* Problem statement:
The response should contain all of the records, copied exactly, and none of the images.

== == ==

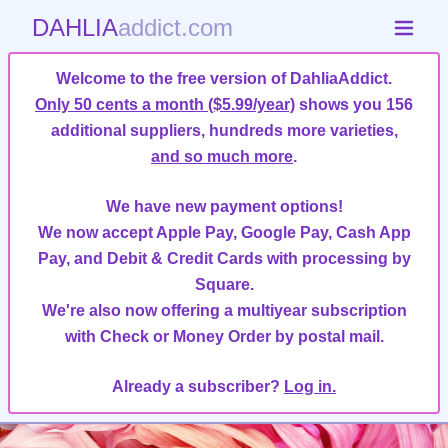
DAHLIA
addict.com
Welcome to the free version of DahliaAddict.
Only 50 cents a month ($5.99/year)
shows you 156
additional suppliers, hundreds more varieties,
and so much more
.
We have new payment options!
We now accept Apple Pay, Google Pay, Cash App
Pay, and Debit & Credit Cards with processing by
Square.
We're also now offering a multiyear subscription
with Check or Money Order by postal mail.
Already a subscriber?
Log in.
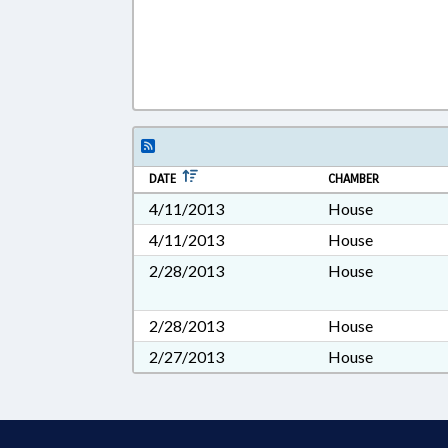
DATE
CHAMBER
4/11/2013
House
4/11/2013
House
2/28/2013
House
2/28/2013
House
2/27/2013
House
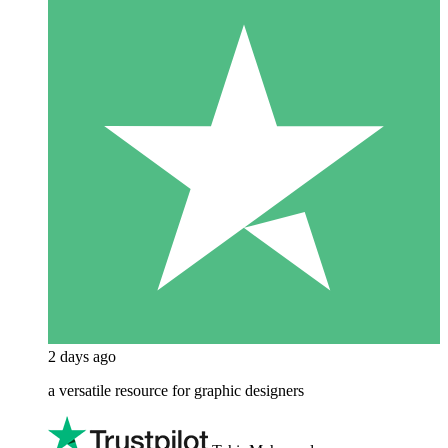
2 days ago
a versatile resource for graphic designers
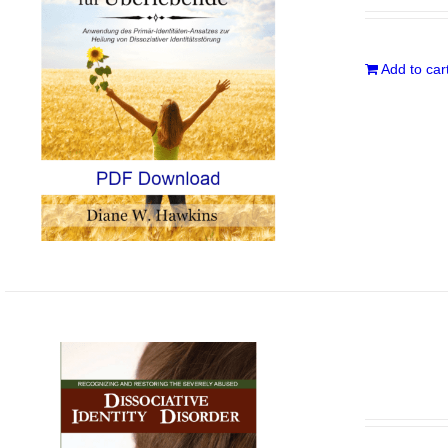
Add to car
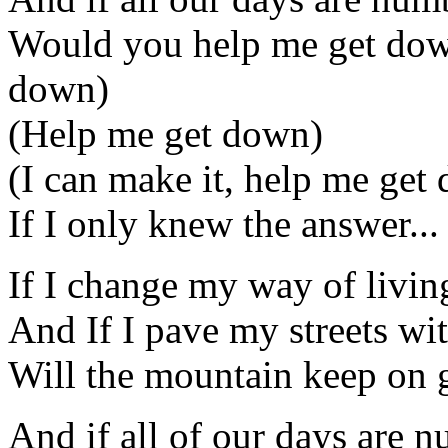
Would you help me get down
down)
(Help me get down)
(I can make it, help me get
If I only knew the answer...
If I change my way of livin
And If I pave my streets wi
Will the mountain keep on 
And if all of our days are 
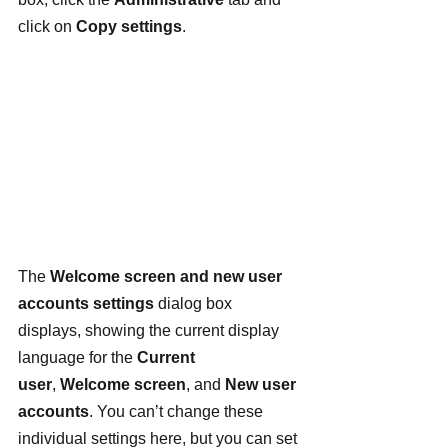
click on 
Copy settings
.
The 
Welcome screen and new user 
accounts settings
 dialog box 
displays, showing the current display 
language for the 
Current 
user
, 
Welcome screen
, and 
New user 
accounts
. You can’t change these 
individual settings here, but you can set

== == ==

* Written response:
DAHLIA
addict.com
Welcome to the free version of DahliaAddict.
Only 50 cents a month ($5.99/year)
shows you 156
additional suppliers, hundreds more varieties,
and so much more
.
We have new payment options!
We now accept Apple Pay, Google Pay, Cash App
Pay, and Debit & Credit Cards with processing by
Square.
We're also now offering a multiyear subscription
with Check or Money Order by postal mail.
Already a subscriber?
Log in.
DATE
CHAMBER
4/11/2013
House
4/11/2013
House
2/28/2013
House
2/28/2013
House
2/27/2013
House
2 days ago
a versatile resource for graphic designers
Add to car
Would you help me get down
down)
(Help me get down)
(I can make it, help me get
If I only knew the answer...
If I change my way of livin
And If I pave my streets wi
Will the mountain keep on 
And if all of our days are 
click on 
Copy settings
.
The 
Welcome screen and new user 
accounts settings
 dialog box 
displays, showing the current display 
language for the 
Current 
user
, 
Welcome screen
, and 
New user 
accounts
. You can’t change these 
individual settings here, but you can set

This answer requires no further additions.